» EXERCISE REQUIREMENTS: Below this line is a set of entries; quote exactly the lines from the line that contains "13: (474, 75, 0.97)" to the line that contains "39: (221, 268, 0.70)", both lines included.

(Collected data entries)
———
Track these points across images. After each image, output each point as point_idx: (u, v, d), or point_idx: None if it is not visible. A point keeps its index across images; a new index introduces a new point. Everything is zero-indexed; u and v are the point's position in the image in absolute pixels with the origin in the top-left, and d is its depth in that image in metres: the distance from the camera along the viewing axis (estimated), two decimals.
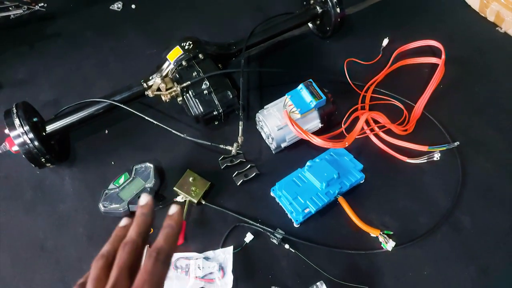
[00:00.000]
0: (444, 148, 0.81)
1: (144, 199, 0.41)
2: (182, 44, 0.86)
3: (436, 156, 0.80)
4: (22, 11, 1.12)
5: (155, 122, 0.82)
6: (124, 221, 0.41)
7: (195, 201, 0.77)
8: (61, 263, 0.74)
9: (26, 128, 0.76)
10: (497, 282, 0.69)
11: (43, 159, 0.79)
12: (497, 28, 1.06)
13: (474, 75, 0.97)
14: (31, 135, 0.76)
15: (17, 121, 0.75)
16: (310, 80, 0.81)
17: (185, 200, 0.78)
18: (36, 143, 0.76)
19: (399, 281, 0.70)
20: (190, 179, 0.80)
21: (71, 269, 0.74)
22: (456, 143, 0.82)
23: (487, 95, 0.93)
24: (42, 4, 1.16)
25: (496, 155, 0.83)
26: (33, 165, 0.80)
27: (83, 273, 0.77)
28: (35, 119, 0.81)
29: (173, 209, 0.40)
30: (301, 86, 0.81)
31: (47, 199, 0.82)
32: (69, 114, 0.84)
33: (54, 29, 1.13)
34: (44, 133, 0.81)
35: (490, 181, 0.80)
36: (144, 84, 0.85)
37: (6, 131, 0.76)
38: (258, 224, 0.75)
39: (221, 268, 0.70)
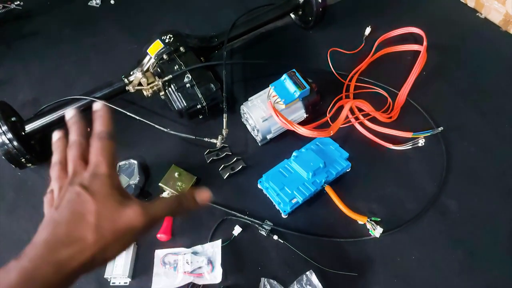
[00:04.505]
0: (429, 134, 0.81)
1: (70, 113, 0.42)
2: (163, 38, 0.85)
3: (421, 142, 0.80)
4: None
5: (138, 118, 0.81)
6: (57, 134, 0.42)
7: None
8: None
9: (4, 128, 0.74)
10: (484, 263, 0.69)
11: (23, 160, 0.77)
12: (477, 14, 1.06)
13: (456, 60, 0.97)
14: (9, 135, 0.74)
15: None
16: (294, 70, 0.81)
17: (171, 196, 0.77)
18: (15, 143, 0.74)
19: (388, 266, 0.70)
20: (176, 174, 0.79)
21: None
22: (440, 128, 0.82)
23: (469, 80, 0.94)
24: (18, 2, 1.14)
25: (479, 139, 0.84)
26: (14, 166, 0.78)
27: None
28: (13, 119, 0.79)
29: (97, 105, 0.41)
30: (284, 76, 0.80)
31: (30, 200, 0.80)
32: (49, 113, 0.82)
33: (31, 28, 1.11)
34: (23, 133, 0.79)
35: (475, 164, 0.81)
36: (125, 80, 0.83)
37: None
38: (246, 217, 0.75)
39: (210, 262, 0.69)
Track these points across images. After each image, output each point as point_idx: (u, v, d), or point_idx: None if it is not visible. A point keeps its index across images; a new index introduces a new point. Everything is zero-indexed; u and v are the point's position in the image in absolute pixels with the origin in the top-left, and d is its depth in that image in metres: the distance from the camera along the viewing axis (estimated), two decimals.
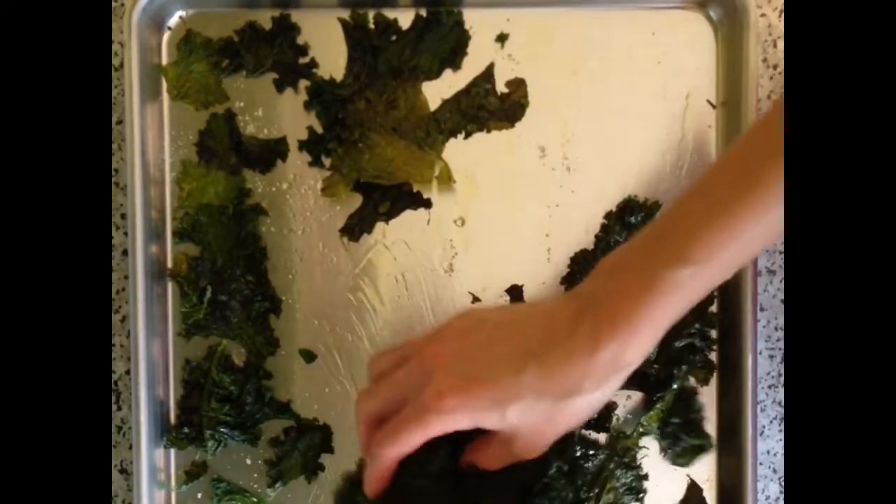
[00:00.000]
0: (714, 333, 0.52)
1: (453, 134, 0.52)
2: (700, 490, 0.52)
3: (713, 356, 0.52)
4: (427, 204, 0.52)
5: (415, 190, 0.52)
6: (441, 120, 0.52)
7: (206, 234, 0.52)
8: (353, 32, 0.52)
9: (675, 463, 0.52)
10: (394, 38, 0.52)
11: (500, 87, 0.52)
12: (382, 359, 0.45)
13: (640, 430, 0.52)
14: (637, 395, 0.53)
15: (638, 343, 0.38)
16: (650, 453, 0.52)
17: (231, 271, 0.51)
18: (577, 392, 0.39)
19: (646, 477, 0.52)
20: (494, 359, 0.39)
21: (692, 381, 0.52)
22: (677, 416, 0.52)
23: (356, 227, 0.52)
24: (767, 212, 0.39)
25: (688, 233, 0.39)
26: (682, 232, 0.39)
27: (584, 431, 0.52)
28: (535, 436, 0.41)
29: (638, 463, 0.52)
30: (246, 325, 0.52)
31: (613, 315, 0.38)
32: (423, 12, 0.52)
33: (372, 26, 0.52)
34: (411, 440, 0.40)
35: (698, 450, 0.52)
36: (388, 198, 0.52)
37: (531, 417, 0.39)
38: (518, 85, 0.52)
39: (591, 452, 0.51)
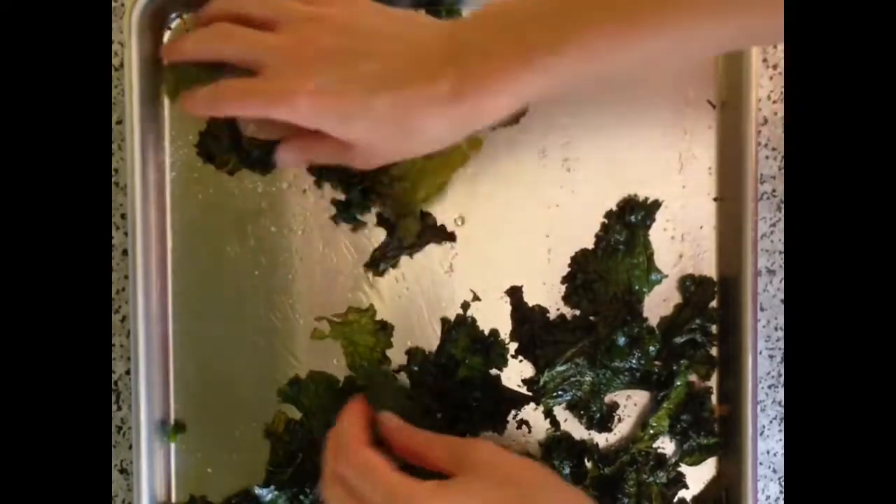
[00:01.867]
0: (714, 328, 0.52)
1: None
2: (722, 484, 0.52)
3: (714, 351, 0.52)
4: (451, 237, 0.52)
5: (439, 223, 0.52)
6: None
7: (312, 402, 0.52)
8: None
9: (682, 461, 0.52)
10: None
11: None
12: None
13: (651, 431, 0.52)
14: (639, 395, 0.53)
15: (496, 106, 0.38)
16: (667, 452, 0.53)
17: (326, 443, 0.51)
18: (424, 129, 0.39)
19: (678, 464, 0.52)
20: (356, 74, 0.39)
21: (694, 377, 0.52)
22: (687, 415, 0.52)
23: (380, 262, 0.52)
24: (675, 36, 0.37)
25: (575, 25, 0.37)
26: (570, 21, 0.38)
27: (588, 436, 0.52)
28: (372, 153, 0.42)
29: (665, 458, 0.52)
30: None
31: (481, 77, 0.38)
32: (423, 12, 0.51)
33: None
34: (251, 111, 0.41)
35: (708, 450, 0.52)
36: (412, 231, 0.52)
37: (374, 137, 0.40)
38: None
39: (621, 473, 0.52)
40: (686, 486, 0.52)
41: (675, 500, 0.52)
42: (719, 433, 0.52)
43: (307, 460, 0.51)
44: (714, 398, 0.53)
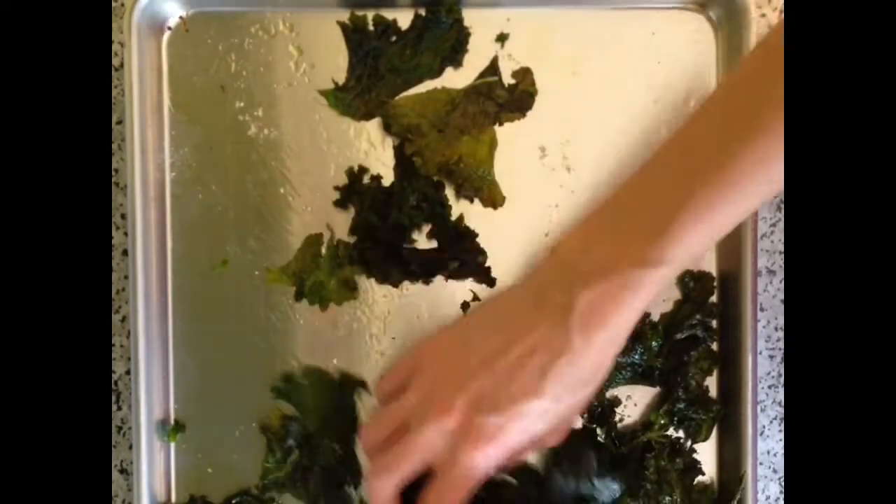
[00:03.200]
0: (715, 323, 0.52)
1: (467, 131, 0.52)
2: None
3: (715, 346, 0.52)
4: (491, 282, 0.52)
5: (485, 264, 0.52)
6: (452, 118, 0.52)
7: (305, 396, 0.52)
8: (353, 35, 0.52)
9: (696, 441, 0.52)
10: (394, 38, 0.52)
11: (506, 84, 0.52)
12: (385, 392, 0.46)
13: (662, 422, 0.52)
14: (639, 396, 0.53)
15: (624, 332, 0.41)
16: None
17: (321, 438, 0.52)
18: (588, 385, 0.42)
19: (693, 450, 0.52)
20: (513, 395, 0.41)
21: (696, 373, 0.52)
22: (680, 402, 0.52)
23: (420, 271, 0.52)
24: (747, 198, 0.39)
25: (661, 232, 0.39)
26: (653, 231, 0.39)
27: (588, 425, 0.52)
28: (554, 432, 0.44)
29: (678, 446, 0.52)
30: (325, 491, 0.51)
31: (600, 320, 0.40)
32: (423, 11, 0.52)
33: (371, 28, 0.52)
34: (410, 472, 0.42)
35: (712, 421, 0.52)
36: (457, 258, 0.52)
37: (553, 421, 0.42)
38: (525, 74, 0.52)
39: (641, 459, 0.52)
40: (702, 473, 0.52)
41: (695, 483, 0.52)
42: (719, 435, 0.52)
43: (303, 456, 0.52)
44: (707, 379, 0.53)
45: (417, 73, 0.52)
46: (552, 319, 0.41)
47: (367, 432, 0.45)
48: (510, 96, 0.52)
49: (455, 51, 0.52)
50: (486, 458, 0.41)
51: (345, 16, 0.52)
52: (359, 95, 0.52)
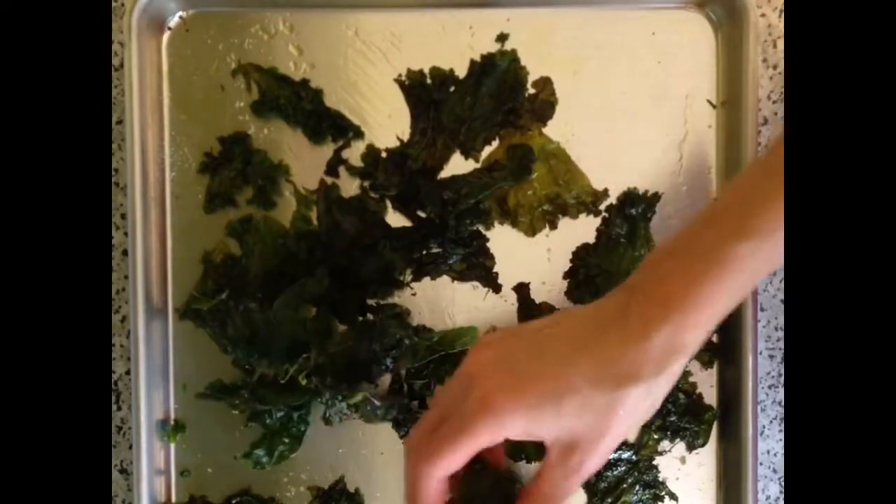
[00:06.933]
0: None
1: (488, 141, 0.52)
2: None
3: (714, 338, 0.52)
4: (497, 288, 0.52)
5: (494, 271, 0.52)
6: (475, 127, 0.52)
7: (256, 244, 0.52)
8: (412, 91, 0.52)
9: (691, 448, 0.52)
10: (452, 88, 0.52)
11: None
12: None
13: (655, 437, 0.52)
14: None
15: (694, 324, 0.36)
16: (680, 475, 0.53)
17: (255, 291, 0.51)
18: (636, 378, 0.36)
19: (662, 499, 0.52)
20: (543, 356, 0.37)
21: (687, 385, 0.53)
22: (672, 415, 0.52)
23: (423, 268, 0.52)
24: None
25: (750, 205, 0.37)
26: (743, 205, 0.37)
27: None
28: (595, 440, 0.37)
29: (657, 480, 0.52)
30: (237, 343, 0.51)
31: (665, 297, 0.36)
32: (477, 57, 0.52)
33: (430, 81, 0.52)
34: (457, 452, 0.37)
35: (708, 426, 0.52)
36: (465, 260, 0.52)
37: (589, 415, 0.36)
38: (545, 84, 0.52)
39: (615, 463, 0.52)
40: None
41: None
42: (719, 435, 0.52)
43: (230, 298, 0.51)
44: (708, 400, 0.53)
45: (480, 118, 0.52)
46: (618, 297, 0.38)
47: (411, 432, 0.41)
48: (531, 106, 0.52)
49: (514, 90, 0.52)
50: (491, 405, 0.37)
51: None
52: (425, 149, 0.52)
———
» YOUR SOLUTION:
13: (474, 75, 0.97)
14: (31, 135, 0.76)
15: (17, 121, 0.75)
16: (310, 80, 0.81)
17: (185, 200, 0.78)
18: (36, 143, 0.76)
19: (399, 281, 0.70)
20: (190, 179, 0.80)
21: (71, 269, 0.74)
22: (456, 143, 0.82)
23: (487, 95, 0.93)
24: (42, 4, 1.16)
25: (496, 155, 0.83)
26: (33, 165, 0.80)
27: (83, 273, 0.77)
28: (35, 119, 0.81)
29: (173, 209, 0.40)
30: (301, 86, 0.81)
31: (47, 199, 0.82)
32: (69, 114, 0.84)
33: (54, 29, 1.13)
34: (44, 133, 0.81)
35: (490, 181, 0.80)
36: (144, 84, 0.85)
37: (6, 131, 0.76)
38: (258, 224, 0.75)
39: (221, 268, 0.70)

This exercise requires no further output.